To join a clinical trial for Dravet Syndrome, review the eligibility criteria on the trial detail pages, then talk to your doctor about whether a trial is right for you. Your doctor can help you evaluate the potential benefits and risks.
Phase 3 trials are large-scale studies that test whether a treatment is effective and monitor side effects. There are 0 Phase 3 trials for Dravet Syndrome, representing treatments closest to potential FDA approval.
Clinical trials follow strict safety protocols overseen by Institutional Review Boards (IRBs) and the FDA. Participants are monitored closely and can withdraw at any time. Always discuss risks and benefits with your healthcare provider before enrolling.
Trial data sourced from the ClinicalTrials.gov API. This site does not provide medical advice, always talk to your doctor about clinical trial participation.
this entity is one of the data points covered by this site’s U.S. clinical trials and research registries dataset. The detail above comes directly from the NIH ClinicalTrials.gov registry; the context that follows situates the headline numbers against the broader distribution across active and historical clinical trials.

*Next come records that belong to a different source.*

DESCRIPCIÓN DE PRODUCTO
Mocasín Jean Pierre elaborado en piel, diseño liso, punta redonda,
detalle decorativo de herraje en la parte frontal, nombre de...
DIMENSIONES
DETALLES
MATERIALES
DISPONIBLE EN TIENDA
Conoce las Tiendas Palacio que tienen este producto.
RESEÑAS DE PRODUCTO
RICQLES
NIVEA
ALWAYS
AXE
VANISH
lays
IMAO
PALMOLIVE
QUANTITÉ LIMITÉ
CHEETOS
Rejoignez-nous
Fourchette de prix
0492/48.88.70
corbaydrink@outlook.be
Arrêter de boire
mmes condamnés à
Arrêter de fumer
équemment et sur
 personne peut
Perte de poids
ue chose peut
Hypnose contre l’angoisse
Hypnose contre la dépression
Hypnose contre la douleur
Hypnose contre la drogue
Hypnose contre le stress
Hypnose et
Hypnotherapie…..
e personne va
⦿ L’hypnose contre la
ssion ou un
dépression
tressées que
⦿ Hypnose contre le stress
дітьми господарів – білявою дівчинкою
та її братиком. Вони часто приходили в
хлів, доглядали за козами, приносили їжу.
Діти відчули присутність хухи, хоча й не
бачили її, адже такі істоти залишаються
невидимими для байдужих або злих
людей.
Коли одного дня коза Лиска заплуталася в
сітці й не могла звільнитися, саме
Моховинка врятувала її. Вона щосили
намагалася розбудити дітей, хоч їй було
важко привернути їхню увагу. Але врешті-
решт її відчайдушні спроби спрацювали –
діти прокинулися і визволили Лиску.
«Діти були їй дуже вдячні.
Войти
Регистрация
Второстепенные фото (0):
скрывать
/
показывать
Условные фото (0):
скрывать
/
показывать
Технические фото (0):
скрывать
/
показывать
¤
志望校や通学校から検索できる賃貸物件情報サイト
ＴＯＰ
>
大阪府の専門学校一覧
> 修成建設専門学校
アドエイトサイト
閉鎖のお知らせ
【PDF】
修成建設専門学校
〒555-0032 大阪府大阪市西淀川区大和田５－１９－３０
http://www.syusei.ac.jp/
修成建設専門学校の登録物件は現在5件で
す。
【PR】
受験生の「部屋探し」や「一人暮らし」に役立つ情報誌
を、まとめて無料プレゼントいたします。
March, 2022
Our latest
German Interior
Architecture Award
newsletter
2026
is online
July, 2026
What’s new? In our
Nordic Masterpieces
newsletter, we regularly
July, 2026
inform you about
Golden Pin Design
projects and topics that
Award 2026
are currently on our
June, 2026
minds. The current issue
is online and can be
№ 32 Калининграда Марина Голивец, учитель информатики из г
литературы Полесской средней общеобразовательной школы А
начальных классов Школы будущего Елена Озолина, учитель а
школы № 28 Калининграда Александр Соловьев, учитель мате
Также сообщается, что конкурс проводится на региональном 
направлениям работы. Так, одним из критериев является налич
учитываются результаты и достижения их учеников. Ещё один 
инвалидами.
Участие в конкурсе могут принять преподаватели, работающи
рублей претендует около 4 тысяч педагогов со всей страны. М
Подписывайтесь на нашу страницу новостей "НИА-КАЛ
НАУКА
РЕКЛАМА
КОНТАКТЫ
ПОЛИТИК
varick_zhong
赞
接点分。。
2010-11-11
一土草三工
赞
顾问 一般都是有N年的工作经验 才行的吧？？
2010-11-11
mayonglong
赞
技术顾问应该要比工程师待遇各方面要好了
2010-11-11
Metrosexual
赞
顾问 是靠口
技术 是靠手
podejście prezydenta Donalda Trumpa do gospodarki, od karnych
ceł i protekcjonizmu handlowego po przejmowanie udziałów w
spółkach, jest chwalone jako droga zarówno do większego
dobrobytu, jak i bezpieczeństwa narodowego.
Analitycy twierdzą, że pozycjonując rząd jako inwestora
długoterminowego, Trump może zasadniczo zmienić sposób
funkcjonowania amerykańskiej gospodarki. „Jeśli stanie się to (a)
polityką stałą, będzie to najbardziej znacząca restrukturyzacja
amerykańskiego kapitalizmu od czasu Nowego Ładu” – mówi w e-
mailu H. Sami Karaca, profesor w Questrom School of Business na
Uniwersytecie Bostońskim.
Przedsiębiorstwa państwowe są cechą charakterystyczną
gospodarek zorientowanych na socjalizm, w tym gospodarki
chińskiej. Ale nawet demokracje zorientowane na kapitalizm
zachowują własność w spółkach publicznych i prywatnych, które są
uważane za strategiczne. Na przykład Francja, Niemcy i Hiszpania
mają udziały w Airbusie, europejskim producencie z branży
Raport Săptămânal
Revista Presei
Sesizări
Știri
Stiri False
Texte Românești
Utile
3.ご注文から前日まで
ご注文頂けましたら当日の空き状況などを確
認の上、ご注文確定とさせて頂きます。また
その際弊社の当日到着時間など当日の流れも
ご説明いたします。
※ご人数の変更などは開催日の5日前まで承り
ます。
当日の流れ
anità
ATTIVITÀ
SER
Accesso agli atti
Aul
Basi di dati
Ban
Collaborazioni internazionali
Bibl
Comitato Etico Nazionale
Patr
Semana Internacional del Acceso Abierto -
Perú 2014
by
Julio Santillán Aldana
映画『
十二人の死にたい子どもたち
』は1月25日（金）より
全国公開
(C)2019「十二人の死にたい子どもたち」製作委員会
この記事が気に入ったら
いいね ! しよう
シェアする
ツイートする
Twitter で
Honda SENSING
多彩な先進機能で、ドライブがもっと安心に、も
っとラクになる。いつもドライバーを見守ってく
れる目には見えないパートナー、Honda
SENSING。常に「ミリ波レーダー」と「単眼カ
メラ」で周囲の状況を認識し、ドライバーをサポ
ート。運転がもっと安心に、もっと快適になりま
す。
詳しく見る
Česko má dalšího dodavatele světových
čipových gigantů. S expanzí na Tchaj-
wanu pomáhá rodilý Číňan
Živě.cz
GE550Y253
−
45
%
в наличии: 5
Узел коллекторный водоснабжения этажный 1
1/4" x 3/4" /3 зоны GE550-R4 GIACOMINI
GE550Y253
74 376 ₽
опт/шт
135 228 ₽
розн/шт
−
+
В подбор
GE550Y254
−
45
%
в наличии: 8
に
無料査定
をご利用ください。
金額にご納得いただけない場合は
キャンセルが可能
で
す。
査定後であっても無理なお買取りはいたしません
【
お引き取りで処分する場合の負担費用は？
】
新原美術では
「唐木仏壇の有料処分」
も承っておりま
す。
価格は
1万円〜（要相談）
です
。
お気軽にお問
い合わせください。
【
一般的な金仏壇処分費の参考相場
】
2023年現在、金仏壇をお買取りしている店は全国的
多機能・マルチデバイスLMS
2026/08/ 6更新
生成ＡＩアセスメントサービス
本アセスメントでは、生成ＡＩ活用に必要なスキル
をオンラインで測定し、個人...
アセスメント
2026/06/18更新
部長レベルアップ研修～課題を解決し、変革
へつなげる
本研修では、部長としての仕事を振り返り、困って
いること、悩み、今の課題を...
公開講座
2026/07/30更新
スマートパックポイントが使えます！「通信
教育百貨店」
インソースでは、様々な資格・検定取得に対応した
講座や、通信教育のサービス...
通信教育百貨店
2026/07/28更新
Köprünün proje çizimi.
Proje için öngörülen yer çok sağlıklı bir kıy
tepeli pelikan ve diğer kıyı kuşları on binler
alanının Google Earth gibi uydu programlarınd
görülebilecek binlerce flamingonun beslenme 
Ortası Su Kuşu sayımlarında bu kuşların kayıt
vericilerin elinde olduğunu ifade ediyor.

Every number on this page links back to the NIH ClinicalTrials.gov registry; the methodology page describes the inputs, refresh cadence, and known limitations of the underlying data product.
Practical use of this page is in combination with the comparison and ranking pages elsewhere on the site, which surface the same data for this entity’s peers within active and historical clinical trials. A single-entity reading without peer context can be misleading when an entity is an outlier on one axis but typical on another.